The G.I. Joe team was in the Swiss Alps in the beginning of the story then inexplicably in an underwater base in the Greenland Sea where they figure out that the Submarine is MASK technology. They never mentioned they were going there in the previous panels. Another example is Storm Shadow and Destro were in a vehicle one minute and then Destro disappears from the story altogether and Storm Shadow is shown talking to Shazraella who he calls a faceless giant then he is shown holding her in the palm of his hand. So, either that’s not her name or he was talking about someone else. There were also three pointless panels where Major Blood is holding a few people at gun point and Ironhide runs him and about 20 Ninjas over. There are glimmers of hope that this story may pull together, but it ends abruptly with a backstory of Baron Ironblood

The writing by Mairghread Scott is complemented by artwork by Max Dunbar in a way that highlights both of their talents in the first few pages, but becomes cumbersome throughout the rest of the book.
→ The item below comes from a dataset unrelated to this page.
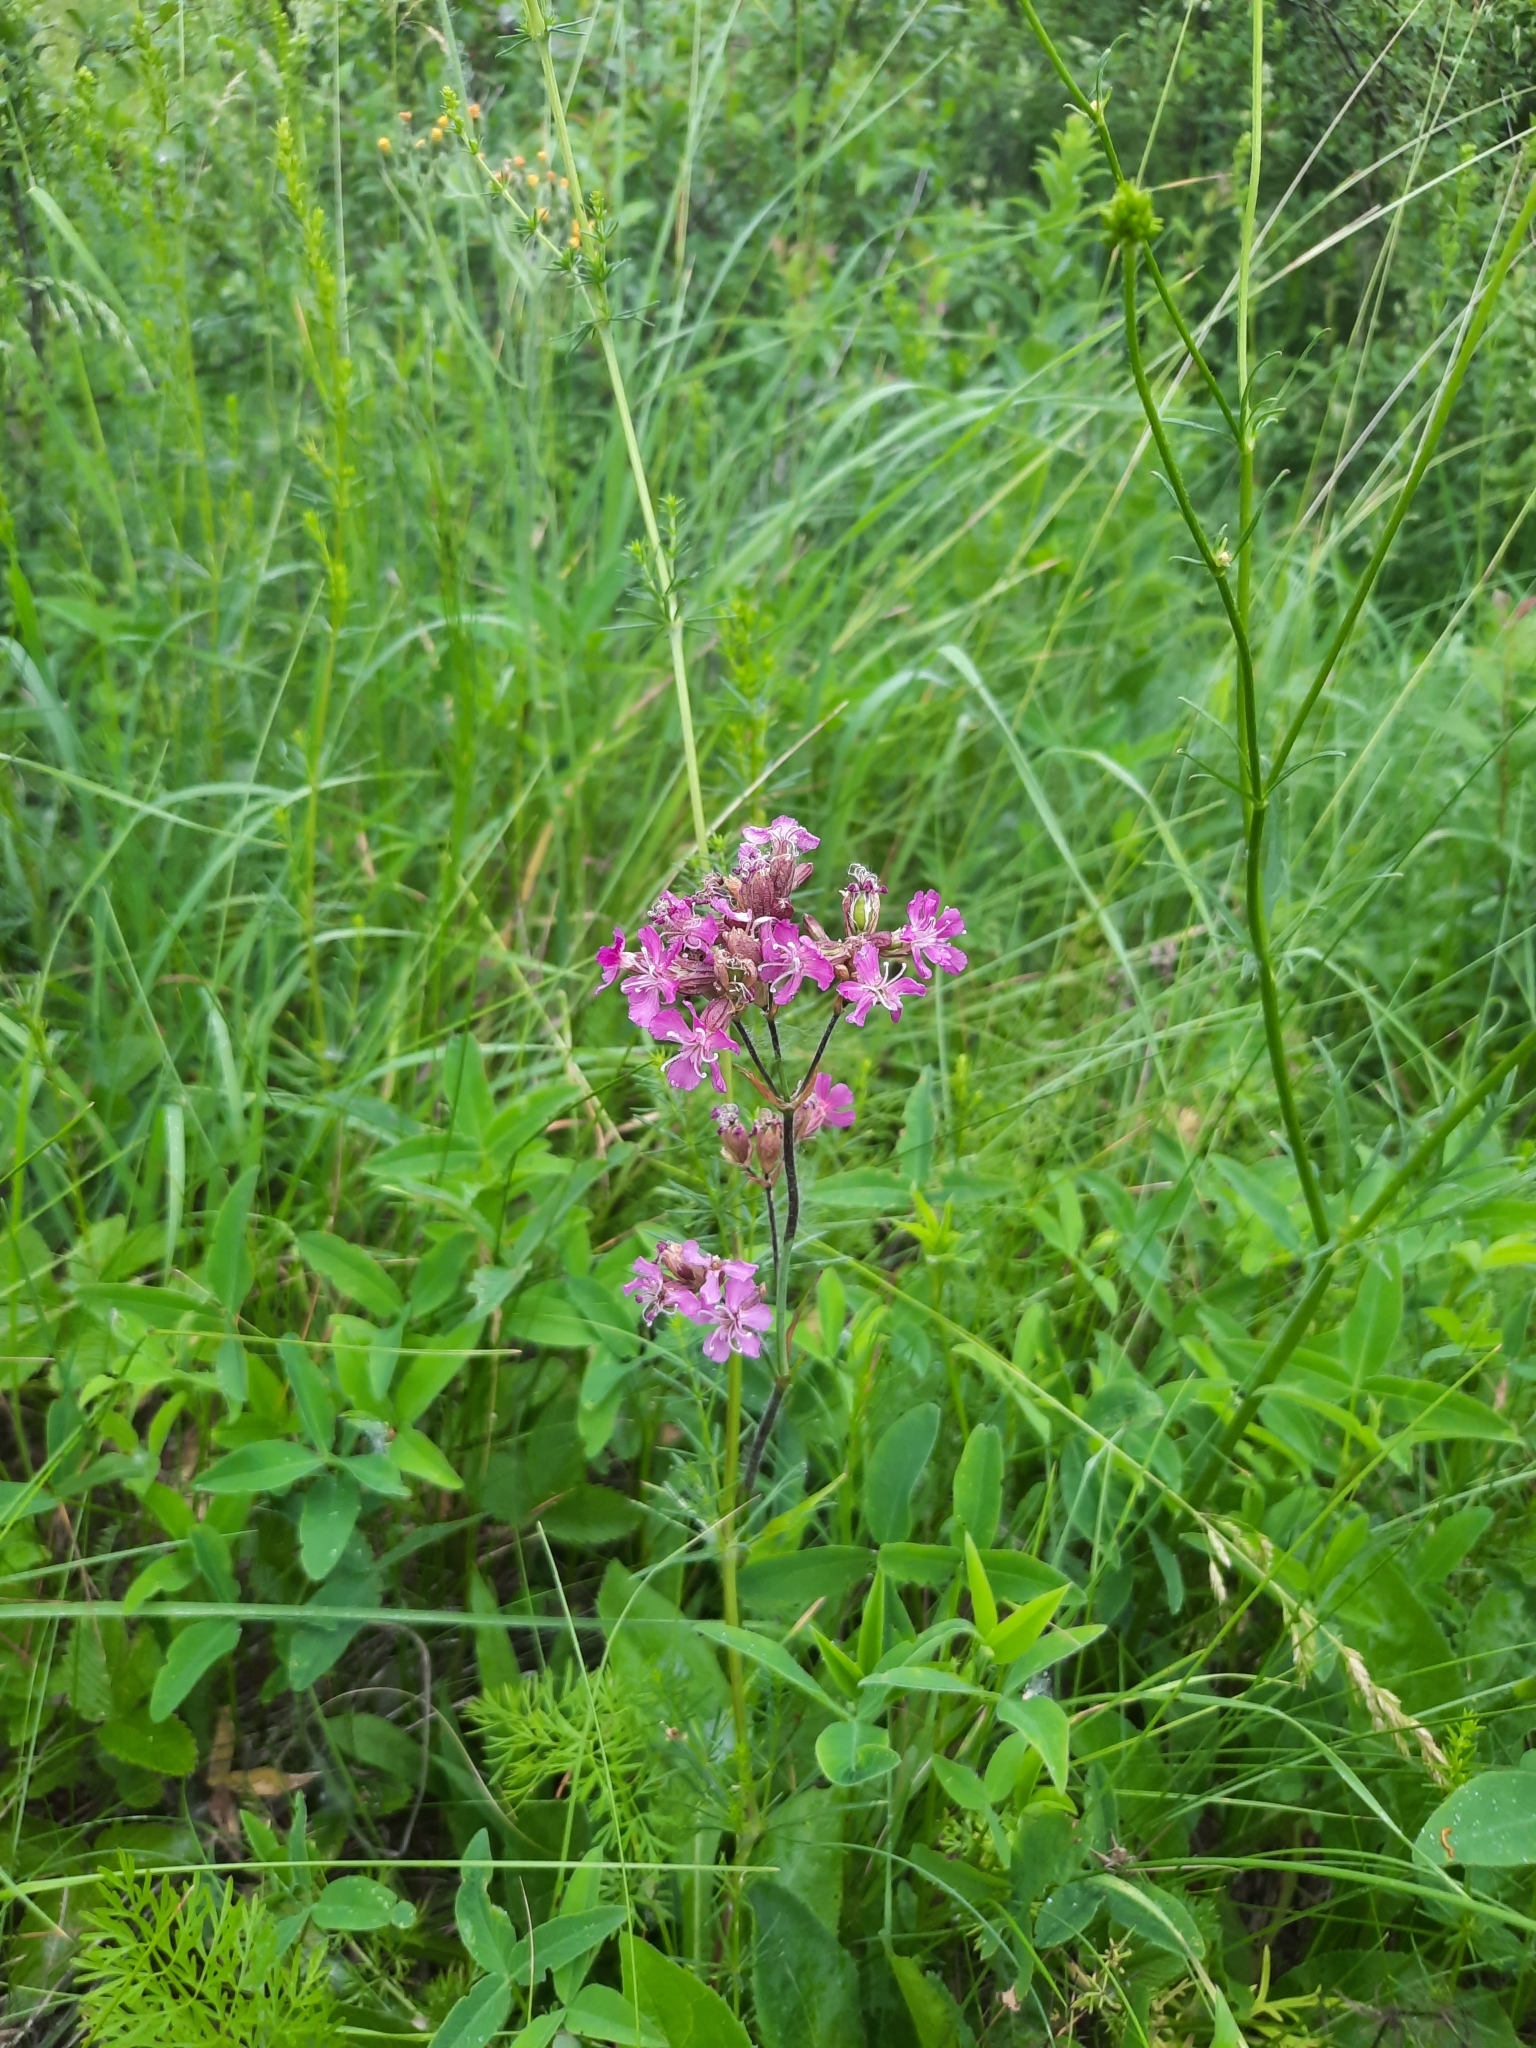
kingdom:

It seemed like they were trying to cram too much into one book and it seemed forced at times. The climax from issue one did not make me want to read this book as much as some others I have read. The cover alone on both books were intriguing enough for me to want to read them both. The Hasbro Universe is highlighted in this book mostly by Transformers and G.I Joes even though there are Micronaughts, ROM, and MASK. This issue is a step down from the first mainly because it didn’t have the same flow, which is unfortunate because issue one was fantastic.